Exactly as written, copy the lines of the data below from the first through the one containing "percorso di maturazione, Fausto".

Start of Data provided

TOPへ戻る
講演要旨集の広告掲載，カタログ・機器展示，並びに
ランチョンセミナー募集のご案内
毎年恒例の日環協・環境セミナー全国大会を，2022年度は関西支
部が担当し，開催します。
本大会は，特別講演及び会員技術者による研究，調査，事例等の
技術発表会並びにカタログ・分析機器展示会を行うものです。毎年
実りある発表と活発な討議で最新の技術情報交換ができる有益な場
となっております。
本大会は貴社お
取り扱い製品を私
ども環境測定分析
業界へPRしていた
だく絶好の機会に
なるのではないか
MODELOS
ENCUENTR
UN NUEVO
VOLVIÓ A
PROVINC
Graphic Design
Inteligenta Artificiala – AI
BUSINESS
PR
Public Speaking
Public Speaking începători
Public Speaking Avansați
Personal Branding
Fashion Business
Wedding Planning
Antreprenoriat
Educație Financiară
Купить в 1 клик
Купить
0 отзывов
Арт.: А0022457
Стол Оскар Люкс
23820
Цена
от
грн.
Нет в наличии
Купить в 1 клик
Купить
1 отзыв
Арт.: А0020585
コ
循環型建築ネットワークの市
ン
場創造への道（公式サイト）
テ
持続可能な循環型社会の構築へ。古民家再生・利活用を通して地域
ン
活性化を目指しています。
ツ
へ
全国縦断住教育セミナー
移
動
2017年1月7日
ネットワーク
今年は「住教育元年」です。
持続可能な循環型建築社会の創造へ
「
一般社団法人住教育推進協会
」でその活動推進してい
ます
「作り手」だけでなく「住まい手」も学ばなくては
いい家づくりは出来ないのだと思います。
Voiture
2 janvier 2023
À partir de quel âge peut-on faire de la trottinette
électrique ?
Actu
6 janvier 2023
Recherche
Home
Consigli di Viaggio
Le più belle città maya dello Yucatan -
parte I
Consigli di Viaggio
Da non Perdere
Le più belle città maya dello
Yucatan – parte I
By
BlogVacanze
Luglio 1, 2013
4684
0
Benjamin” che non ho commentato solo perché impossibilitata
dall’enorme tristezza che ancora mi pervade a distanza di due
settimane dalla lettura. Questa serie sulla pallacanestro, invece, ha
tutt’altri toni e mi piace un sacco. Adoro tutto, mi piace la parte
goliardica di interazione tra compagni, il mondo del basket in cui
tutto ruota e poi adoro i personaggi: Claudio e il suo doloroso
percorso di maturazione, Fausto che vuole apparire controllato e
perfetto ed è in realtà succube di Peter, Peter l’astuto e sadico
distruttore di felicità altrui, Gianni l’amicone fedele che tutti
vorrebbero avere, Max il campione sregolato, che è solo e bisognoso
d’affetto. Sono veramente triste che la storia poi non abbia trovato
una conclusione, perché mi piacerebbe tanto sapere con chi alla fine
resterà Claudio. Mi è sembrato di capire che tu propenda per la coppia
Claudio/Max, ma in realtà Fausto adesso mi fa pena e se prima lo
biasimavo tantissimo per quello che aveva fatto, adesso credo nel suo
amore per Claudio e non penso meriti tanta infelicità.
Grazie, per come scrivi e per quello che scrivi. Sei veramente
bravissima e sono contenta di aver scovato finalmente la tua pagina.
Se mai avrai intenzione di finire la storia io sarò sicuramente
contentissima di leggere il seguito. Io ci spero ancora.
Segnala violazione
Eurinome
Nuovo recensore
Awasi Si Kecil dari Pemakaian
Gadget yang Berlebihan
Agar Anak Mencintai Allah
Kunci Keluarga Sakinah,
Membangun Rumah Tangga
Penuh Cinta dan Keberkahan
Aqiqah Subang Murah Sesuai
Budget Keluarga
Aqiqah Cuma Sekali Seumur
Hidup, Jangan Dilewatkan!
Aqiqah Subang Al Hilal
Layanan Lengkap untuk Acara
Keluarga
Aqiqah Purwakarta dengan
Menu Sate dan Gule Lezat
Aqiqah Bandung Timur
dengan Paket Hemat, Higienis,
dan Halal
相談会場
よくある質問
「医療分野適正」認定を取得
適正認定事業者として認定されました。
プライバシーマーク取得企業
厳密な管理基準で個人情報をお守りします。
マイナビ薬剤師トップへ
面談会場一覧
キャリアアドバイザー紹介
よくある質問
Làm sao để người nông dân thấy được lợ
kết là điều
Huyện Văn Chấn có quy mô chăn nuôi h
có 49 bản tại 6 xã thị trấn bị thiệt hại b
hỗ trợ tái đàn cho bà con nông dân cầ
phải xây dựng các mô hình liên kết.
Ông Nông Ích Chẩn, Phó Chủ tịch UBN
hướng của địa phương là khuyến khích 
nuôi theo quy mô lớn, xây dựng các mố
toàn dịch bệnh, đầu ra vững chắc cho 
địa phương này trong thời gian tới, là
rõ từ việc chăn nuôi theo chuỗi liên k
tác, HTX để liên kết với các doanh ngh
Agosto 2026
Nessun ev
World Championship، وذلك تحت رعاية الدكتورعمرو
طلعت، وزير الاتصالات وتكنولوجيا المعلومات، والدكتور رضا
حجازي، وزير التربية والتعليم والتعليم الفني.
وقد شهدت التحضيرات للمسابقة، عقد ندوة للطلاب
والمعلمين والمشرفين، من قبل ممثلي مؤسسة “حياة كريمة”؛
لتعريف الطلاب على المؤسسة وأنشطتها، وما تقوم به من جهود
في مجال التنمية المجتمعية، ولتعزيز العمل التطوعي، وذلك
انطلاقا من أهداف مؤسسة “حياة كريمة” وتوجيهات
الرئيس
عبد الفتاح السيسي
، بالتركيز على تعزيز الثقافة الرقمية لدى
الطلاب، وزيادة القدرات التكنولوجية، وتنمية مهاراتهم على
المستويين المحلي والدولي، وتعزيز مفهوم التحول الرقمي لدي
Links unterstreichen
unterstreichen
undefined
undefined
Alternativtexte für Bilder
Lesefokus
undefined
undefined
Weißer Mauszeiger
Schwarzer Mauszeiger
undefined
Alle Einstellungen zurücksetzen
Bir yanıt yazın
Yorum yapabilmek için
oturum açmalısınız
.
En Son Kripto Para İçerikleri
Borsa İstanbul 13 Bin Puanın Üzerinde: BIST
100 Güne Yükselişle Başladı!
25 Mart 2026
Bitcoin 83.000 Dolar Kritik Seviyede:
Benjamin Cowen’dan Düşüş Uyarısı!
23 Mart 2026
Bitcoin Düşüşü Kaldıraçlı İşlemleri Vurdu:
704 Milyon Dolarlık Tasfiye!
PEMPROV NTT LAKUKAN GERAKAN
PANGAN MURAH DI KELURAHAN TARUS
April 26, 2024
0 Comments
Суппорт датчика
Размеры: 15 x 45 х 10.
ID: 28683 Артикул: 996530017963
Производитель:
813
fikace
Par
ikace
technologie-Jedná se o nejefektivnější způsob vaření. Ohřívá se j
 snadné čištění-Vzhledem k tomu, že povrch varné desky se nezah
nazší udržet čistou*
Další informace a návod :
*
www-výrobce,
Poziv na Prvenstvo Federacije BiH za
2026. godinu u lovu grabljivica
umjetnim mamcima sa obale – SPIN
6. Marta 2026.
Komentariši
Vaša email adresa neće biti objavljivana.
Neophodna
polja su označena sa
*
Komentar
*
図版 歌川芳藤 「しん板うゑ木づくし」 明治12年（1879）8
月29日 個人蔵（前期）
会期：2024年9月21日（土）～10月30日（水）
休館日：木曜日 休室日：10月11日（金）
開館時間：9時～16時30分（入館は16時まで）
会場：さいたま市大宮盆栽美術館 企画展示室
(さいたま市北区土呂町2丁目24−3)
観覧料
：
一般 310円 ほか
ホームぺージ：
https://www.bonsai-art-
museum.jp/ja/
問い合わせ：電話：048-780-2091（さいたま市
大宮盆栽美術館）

End of Data provided

_Solution_:
TOPへ戻る
講演要旨集の広告掲載，カタログ・機器展示，並びに
ランチョンセミナー募集のご案内
毎年恒例の日環協・環境セミナー全国大会を，2022年度は関西支
部が担当し，開催します。
本大会は，特別講演及び会員技術者による研究，調査，事例等の
技術発表会並びにカタログ・分析機器展示会を行うものです。毎年
実りある発表と活発な討議で最新の技術情報交換ができる有益な場
となっております。
本大会は貴社お
取り扱い製品を私
ども環境測定分析
業界へPRしていた
だく絶好の機会に
なるのではないか
MODELOS
ENCUENTR
UN NUEVO
VOLVIÓ A
PROVINC
Graphic Design
Inteligenta Artificiala – AI
BUSINESS
PR
Public Speaking
Public Speaking începători
Public Speaking Avansați
Personal Branding
Fashion Business
Wedding Planning
Antreprenoriat
Educație Financiară
Купить в 1 клик
Купить
0 отзывов
Арт.: А0022457
Стол Оскар Люкс
23820
Цена
от
грн.
Нет в наличии
Купить в 1 клик
Купить
1 отзыв
Арт.: А0020585
コ
循環型建築ネットワークの市
ン
場創造への道（公式サイト）
テ
持続可能な循環型社会の構築へ。古民家再生・利活用を通して地域
ン
活性化を目指しています。
ツ
へ
全国縦断住教育セミナー
移
動
2017年1月7日
ネットワーク
今年は「住教育元年」です。
持続可能な循環型建築社会の創造へ
「
一般社団法人住教育推進協会
」でその活動推進してい
ます
「作り手」だけでなく「住まい手」も学ばなくては
いい家づくりは出来ないのだと思います。
Voiture
2 janvier 2023
À partir de quel âge peut-on faire de la trottinette
électrique ?
Actu
6 janvier 2023
Recherche
Home
Consigli di Viaggio
Le più belle città maya dello Yucatan -
parte I
Consigli di Viaggio
Da non Perdere
Le più belle città maya dello
Yucatan – parte I
By
BlogVacanze
Luglio 1, 2013
4684
0
Benjamin” che non ho commentato solo perché impossibilitata
dall’enorme tristezza che ancora mi pervade a distanza di due
settimane dalla lettura. Questa serie sulla pallacanestro, invece, ha
tutt’altri toni e mi piace un sacco. Adoro tutto, mi piace la parte
goliardica di interazione tra compagni, il mondo del basket in cui
tutto ruota e poi adoro i personaggi: Claudio e il suo doloroso
percorso di maturazione, Fausto che vuole apparire controllato e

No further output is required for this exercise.